Data records:
· · ·

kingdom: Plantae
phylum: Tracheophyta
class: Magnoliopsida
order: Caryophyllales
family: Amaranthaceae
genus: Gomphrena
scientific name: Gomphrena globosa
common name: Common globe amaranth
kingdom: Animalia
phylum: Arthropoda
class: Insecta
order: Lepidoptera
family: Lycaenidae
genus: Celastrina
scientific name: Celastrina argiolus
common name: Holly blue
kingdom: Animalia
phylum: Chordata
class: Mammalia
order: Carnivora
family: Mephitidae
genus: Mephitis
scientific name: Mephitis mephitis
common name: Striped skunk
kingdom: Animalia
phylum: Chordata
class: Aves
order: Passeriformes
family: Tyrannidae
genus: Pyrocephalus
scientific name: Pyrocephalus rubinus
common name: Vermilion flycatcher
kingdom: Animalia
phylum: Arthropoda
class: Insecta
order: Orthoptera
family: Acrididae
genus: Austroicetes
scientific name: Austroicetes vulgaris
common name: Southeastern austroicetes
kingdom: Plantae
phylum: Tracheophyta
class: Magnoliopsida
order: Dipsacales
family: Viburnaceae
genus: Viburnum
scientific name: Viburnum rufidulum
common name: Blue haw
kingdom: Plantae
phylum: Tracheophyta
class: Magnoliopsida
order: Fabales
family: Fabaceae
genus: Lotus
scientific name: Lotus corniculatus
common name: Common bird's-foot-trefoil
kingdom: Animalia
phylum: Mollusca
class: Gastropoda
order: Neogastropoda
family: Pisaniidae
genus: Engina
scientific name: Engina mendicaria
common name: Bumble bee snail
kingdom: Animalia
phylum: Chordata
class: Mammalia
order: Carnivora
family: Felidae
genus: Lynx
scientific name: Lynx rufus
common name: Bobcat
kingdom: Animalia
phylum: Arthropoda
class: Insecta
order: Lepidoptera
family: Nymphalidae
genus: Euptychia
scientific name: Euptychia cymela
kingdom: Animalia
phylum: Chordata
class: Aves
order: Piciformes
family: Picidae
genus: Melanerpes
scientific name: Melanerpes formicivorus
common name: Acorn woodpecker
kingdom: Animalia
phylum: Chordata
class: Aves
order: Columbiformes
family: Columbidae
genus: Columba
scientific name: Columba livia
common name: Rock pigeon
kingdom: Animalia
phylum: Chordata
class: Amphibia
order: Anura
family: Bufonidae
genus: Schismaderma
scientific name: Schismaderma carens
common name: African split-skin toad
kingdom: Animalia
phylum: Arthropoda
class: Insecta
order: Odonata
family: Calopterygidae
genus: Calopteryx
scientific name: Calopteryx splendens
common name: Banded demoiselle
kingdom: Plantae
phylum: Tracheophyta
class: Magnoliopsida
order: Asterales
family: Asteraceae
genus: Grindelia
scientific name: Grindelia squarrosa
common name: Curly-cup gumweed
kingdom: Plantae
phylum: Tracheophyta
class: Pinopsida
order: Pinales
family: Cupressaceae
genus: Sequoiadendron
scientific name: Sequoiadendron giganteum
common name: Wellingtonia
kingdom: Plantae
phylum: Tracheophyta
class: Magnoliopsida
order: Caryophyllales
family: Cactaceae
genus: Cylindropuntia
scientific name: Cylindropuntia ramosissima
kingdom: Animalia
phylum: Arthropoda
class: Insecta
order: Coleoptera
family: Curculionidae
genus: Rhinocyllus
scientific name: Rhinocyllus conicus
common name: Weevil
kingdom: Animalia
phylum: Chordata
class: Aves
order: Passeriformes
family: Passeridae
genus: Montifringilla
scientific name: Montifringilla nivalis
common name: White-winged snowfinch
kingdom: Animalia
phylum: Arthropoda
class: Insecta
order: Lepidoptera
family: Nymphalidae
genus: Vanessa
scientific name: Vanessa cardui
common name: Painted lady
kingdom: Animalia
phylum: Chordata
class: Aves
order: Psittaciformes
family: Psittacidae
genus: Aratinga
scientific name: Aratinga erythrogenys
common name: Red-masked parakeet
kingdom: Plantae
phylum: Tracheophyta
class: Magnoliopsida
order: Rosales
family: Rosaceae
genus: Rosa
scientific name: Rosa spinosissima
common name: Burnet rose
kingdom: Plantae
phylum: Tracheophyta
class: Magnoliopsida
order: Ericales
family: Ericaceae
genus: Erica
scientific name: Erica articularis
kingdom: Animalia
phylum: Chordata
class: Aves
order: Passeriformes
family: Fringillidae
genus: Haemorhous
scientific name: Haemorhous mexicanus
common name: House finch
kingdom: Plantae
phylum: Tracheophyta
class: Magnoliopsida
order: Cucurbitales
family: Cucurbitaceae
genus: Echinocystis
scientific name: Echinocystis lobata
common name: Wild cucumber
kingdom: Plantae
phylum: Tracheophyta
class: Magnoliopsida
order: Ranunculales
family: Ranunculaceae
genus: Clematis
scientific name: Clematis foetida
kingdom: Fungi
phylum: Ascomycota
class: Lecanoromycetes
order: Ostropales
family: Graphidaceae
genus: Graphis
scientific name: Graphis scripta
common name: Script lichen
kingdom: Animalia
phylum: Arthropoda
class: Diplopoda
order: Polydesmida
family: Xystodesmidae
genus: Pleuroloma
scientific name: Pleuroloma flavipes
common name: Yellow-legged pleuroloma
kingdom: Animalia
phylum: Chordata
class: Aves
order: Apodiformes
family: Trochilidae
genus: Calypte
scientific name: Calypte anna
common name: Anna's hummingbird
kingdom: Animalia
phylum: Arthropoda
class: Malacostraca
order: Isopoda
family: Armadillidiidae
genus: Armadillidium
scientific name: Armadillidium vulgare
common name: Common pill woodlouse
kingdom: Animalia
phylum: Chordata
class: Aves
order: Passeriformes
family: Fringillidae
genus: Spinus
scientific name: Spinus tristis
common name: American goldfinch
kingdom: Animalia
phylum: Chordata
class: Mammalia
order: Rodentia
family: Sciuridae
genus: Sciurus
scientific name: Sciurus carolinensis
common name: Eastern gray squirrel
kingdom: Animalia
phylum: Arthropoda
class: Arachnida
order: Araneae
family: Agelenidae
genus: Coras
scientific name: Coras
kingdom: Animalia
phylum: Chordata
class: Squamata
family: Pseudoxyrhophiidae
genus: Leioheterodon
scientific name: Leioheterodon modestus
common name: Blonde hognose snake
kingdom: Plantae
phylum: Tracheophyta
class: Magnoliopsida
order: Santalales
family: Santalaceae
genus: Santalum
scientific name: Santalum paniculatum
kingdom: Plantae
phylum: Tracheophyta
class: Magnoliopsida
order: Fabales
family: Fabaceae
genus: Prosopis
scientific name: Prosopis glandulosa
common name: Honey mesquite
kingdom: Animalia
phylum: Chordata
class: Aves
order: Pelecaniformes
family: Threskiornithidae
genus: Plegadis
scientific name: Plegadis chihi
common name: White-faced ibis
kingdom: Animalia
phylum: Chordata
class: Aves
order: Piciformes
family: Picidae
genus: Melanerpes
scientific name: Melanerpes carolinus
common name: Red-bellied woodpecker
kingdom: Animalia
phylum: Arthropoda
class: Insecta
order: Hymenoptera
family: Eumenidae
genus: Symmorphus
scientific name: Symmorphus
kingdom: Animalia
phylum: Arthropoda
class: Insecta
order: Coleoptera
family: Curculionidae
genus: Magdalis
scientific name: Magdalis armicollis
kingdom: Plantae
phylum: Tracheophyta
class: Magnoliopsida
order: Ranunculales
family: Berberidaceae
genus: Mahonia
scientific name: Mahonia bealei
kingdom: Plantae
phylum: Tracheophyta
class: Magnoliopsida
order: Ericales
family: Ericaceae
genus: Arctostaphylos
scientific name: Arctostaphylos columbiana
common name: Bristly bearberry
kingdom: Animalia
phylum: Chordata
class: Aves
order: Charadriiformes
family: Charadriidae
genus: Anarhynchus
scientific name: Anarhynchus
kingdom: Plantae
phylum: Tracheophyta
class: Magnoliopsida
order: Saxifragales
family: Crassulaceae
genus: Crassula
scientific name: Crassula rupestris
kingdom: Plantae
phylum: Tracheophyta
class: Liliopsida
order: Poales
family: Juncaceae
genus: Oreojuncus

· · ·

Copy out the part of the records that opens with the line containing "family: Felidae" and closes with the line containing "genus: Schismaderma", both included, without changing anything.

» RESPONSE TO THIS EXERCISE:
family: Felidae
genus: Lynx
scientific name: Lynx rufus
common name: Bobcat
kingdom: Animalia
phylum: Arthropoda
class: Insecta
order: Lepidoptera
family: Nymphalidae
genus: Euptychia
scientific name: Euptychia cymela
kingdom: Animalia
phylum: Chordata
class: Aves
order: Piciformes
family: Picidae
genus: Melanerpes
scientific name: Melanerpes formicivorus
common name: Acorn woodpecker
kingdom: Animalia
phylum: Chordata
class: Aves
order: Columbiformes
family: Columbidae
genus: Columba
scientific name: Columba livia
common name: Rock pigeon
kingdom: Animalia
phylum: Chordata
class: Amphibia
order: Anura
family: Bufonidae
genus: Schismaderma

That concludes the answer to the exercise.